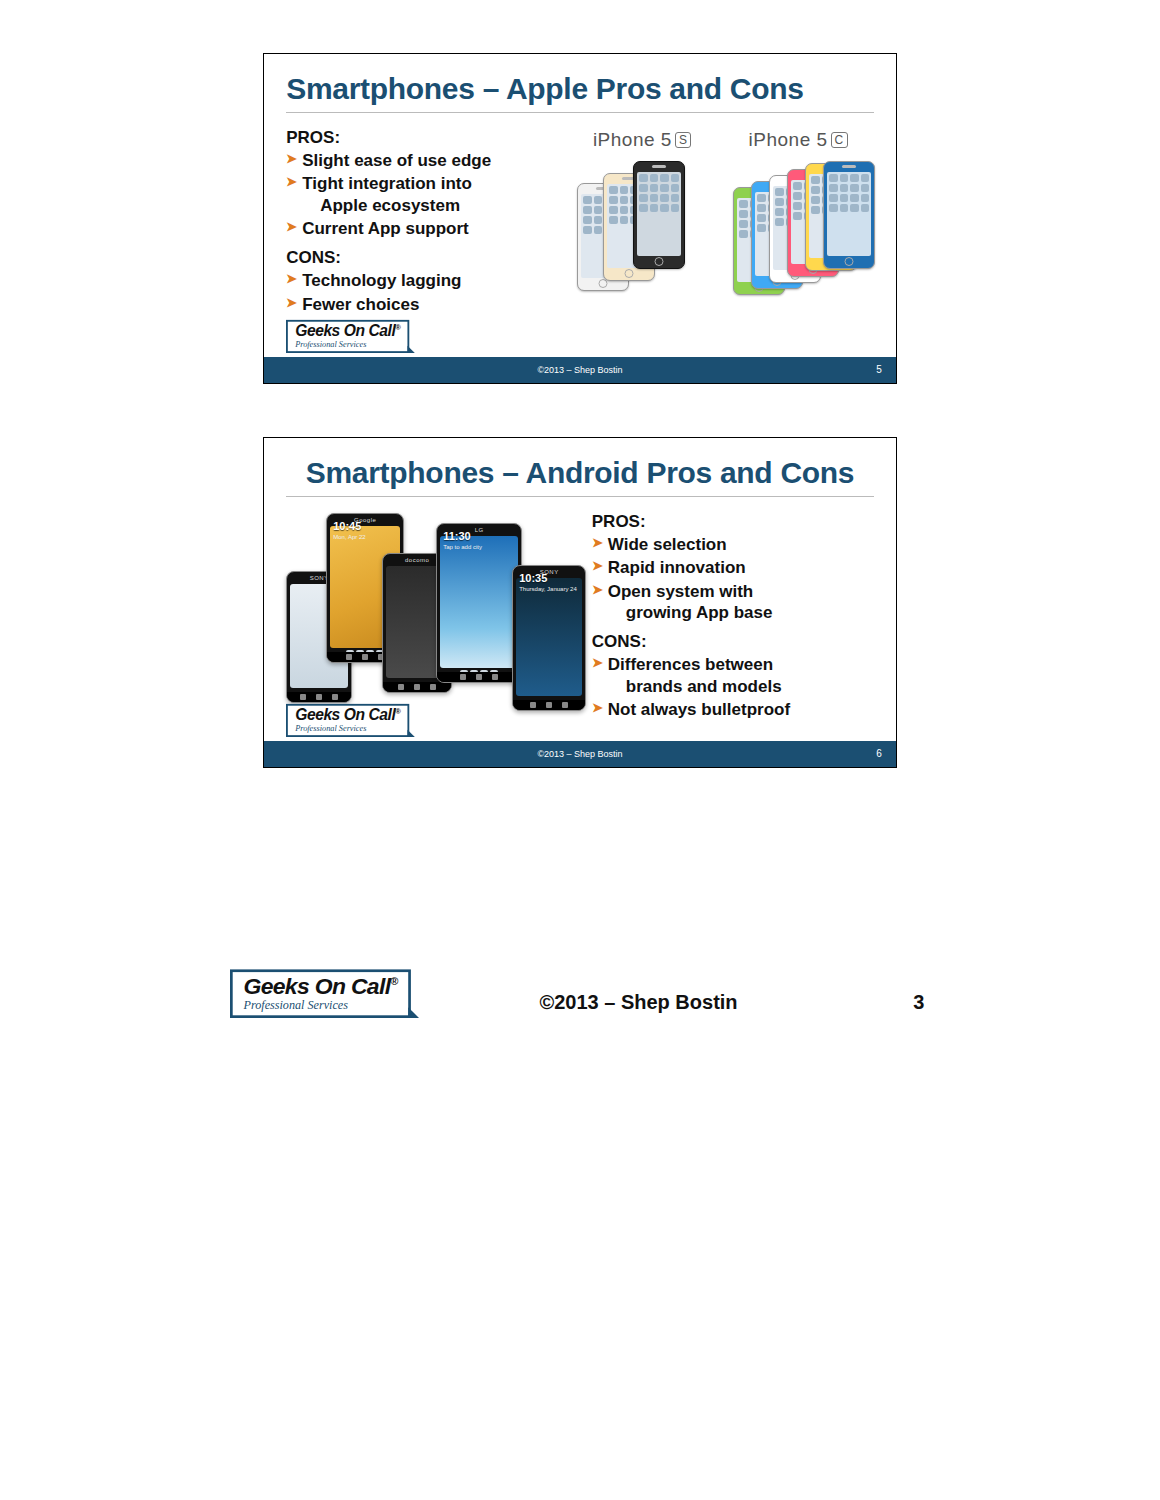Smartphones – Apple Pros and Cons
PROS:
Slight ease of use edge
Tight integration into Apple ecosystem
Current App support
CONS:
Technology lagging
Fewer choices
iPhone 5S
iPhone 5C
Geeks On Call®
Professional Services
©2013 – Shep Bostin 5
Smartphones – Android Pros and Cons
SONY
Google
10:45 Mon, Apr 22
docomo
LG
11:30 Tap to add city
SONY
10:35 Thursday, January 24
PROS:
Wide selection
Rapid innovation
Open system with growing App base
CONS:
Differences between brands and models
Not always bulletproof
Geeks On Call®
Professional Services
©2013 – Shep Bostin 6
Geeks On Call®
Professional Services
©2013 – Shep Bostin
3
^^^^
Requirement -> Copying should begin at the line containing "Shep Bostin 6" and end at the last line of the material, with every line in between reproduced exactly.

Task response ->
©2013 – Shep Bostin 6
Geeks On Call®
Professional Services
©2013 – Shep Bostin
3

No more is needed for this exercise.